• _Document text_:
The leaders of a tiny upstate town some 180 miles from Ground Zero are demanding that a Muslim group dig up and remove two bodies they buried on their land.
They say the group, a Sufi religious order, is maintaining an illegal cemetery in Sidney, N.Y., - pop. 5,993.
A spokesman for the Osmanli Naksibendi Hakkani order claims the town okayed the burial ground five years ago and is singling them out now simply because they’re Muslims.
“I think it’s out of bigotry,” said Hans Hass, who also is the head of the local EMS unit. “They don’t like us being here, even though we’ve been here since 2002.”
Town supervisor Bob McCarthy raised objections to their cemetery right around the time protests erupted in downtown Manhattan over plans to build an Islamic Center near Ground Zero, Hass said.
“I don’t think it’s a coincidence,” he told The Daily News.
McCarthy, a Republican, said his objections have nothing to do with whether or not they are Muslim. “People just can’t go bury a body in a field,” he told The News.
Confronted with a December 2005 letter to the group from the town’s code enforcement officer stating that “a cemetery at this location would be an allowed use,” McCarthy said, “I’m not a lawyer.”
The town’s lawyer, Joseph Ermeti, did not return calls or an e-mail requesting a comment.

• _Task item 1_:
In the news story about the Sidney cemetery, change the passage from "The leaders of" to "- pop. 5,993." by putting "rural town" in place of "upstate town".
• _Task item 2_:
According to the news story about the Sidney cemetery, what is the population of Sidney, N.Y.?

• _Recorded information_:
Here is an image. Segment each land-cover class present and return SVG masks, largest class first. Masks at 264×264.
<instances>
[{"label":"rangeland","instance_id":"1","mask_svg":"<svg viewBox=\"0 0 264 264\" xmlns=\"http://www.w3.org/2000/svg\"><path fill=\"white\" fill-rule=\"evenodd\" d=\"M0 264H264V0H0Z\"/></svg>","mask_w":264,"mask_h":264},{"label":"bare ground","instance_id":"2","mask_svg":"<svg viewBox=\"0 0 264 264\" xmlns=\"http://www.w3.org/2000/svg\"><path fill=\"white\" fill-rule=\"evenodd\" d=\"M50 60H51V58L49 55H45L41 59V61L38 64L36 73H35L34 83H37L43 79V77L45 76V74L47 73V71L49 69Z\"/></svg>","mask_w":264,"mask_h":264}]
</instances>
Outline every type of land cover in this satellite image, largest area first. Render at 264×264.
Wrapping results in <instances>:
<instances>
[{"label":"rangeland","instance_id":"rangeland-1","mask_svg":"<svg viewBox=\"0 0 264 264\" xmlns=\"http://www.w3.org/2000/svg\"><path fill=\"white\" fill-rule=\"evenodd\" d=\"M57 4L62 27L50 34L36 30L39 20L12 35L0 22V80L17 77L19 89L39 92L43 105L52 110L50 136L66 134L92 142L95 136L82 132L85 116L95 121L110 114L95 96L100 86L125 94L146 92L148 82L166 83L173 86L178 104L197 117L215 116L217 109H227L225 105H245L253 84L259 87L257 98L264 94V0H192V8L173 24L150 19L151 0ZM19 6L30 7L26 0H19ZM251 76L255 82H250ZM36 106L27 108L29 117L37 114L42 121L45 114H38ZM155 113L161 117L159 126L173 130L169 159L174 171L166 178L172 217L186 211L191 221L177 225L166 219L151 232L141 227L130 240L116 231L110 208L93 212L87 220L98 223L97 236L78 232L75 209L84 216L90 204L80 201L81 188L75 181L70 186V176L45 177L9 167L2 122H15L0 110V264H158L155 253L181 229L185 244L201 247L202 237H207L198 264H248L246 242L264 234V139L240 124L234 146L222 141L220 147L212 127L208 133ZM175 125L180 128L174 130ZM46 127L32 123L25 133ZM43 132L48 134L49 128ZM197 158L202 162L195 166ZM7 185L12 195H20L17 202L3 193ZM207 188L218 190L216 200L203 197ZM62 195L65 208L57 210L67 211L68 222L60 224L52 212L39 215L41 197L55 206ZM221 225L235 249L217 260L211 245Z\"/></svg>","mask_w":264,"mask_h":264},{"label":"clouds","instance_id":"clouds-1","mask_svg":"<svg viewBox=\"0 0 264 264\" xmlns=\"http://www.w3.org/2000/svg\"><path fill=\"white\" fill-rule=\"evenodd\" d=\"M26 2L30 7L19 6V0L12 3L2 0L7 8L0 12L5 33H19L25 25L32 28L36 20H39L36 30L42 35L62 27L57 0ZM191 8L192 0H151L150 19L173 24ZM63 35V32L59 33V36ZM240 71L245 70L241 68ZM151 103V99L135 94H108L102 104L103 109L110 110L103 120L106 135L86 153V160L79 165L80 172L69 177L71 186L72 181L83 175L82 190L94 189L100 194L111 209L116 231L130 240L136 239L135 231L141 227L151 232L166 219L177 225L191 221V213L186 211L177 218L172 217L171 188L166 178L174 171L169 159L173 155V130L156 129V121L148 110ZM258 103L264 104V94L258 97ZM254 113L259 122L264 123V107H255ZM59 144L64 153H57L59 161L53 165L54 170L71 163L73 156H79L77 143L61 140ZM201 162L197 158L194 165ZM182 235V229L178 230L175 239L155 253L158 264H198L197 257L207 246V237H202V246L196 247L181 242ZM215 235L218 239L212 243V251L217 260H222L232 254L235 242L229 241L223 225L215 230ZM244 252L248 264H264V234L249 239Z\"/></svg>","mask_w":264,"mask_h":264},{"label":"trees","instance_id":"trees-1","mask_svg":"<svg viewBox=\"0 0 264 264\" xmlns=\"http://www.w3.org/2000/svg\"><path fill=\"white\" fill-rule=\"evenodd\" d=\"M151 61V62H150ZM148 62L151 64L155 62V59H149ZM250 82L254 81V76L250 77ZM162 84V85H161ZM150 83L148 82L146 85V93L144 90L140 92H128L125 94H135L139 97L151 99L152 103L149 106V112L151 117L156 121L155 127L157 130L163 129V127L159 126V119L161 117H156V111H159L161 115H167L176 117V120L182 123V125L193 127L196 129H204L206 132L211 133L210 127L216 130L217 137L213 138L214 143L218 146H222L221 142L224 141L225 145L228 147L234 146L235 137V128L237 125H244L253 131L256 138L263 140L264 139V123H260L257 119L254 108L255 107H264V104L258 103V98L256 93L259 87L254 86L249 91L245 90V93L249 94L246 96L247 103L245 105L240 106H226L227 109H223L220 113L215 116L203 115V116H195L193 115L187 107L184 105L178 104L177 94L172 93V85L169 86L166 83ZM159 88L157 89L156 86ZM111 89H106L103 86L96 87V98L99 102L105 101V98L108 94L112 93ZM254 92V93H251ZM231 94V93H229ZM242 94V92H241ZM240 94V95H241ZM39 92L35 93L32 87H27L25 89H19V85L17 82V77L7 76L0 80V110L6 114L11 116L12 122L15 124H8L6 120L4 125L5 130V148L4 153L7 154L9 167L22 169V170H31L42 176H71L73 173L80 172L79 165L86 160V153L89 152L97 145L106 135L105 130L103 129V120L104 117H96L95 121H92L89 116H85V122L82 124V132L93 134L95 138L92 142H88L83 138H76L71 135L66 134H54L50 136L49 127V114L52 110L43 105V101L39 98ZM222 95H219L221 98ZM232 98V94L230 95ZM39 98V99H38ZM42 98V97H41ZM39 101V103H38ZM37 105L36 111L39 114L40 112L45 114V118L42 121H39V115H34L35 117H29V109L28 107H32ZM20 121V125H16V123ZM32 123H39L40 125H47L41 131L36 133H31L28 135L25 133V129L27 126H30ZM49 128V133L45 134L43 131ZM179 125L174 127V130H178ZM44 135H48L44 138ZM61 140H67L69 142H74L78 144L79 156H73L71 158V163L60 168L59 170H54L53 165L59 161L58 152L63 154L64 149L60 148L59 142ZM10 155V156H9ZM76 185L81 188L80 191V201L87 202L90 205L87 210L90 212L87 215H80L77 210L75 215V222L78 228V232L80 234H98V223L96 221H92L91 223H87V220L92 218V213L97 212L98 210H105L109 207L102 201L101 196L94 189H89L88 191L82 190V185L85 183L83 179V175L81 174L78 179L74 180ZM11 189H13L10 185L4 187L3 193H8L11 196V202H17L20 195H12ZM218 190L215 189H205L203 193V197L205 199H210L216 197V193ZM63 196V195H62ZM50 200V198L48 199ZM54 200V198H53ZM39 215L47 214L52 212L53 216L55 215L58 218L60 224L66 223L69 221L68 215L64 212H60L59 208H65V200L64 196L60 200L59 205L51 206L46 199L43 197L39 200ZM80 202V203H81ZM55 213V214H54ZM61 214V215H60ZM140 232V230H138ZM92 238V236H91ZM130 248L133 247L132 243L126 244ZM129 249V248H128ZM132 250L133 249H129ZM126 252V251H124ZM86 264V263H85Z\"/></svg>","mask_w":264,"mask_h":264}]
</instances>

• _Written answer 1_:
The leaders of a tiny rural town some 180 miles from Ground Zero are demanding that a Muslim group dig up and remove two bodies they buried on their land.
They say the group, a Sufi religious order, is maintaining an illegal cemetery in Sidney, N.Y., - pop. 5,993.

• _Written answer 2_:
5,993